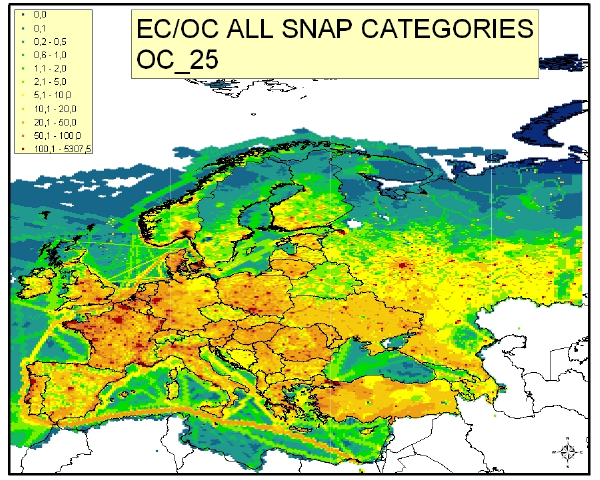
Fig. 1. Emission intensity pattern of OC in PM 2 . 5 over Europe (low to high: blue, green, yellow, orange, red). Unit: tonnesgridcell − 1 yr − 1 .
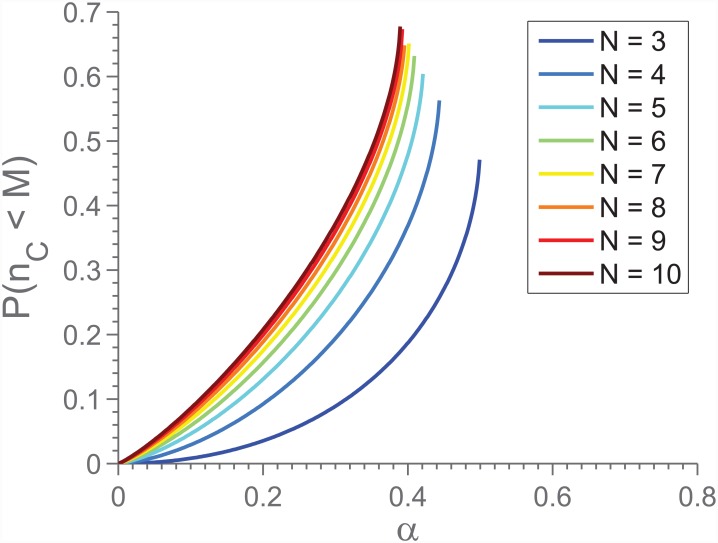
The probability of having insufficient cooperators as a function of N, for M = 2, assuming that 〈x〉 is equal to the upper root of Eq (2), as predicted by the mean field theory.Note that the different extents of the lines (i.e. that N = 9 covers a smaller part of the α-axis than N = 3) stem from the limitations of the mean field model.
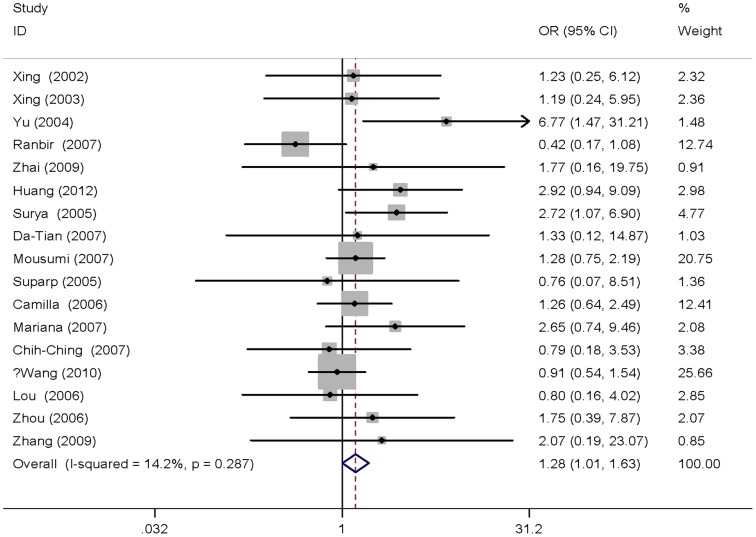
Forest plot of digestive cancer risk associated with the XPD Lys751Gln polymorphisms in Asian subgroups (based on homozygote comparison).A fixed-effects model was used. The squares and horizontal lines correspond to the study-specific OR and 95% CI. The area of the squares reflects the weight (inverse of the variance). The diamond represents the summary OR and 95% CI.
____
### [Brief]
Strip out the pictures and repeat the listing above exactly.

### [Exercise result]
Fig. 1. Emission intensity pattern of OC in PM 2 . 5 over Europe (low to high: blue, green, yellow, orange, red). Unit: tonnesgridcell − 1 yr − 1 .
The probability of having insufficient cooperators as a function of N, for M = 2, assuming that 〈x〉 is equal to the upper root of Eq (2), as predicted by the mean field theory.Note that the different extents of the lines (i.e. that N = 9 covers a smaller part of the α-axis than N = 3) stem from the limitations of the mean field model.
Forest plot of digestive cancer risk associated with the XPD Lys751Gln polymorphisms in Asian subgroups (based on homozygote comparison).A fixed-effects model was used. The squares and horizontal lines correspond to the study-specific OR and 95% CI. The area of the squares reflects the weight (inverse of the variance). The diamond represents the summary OR and 95% CI.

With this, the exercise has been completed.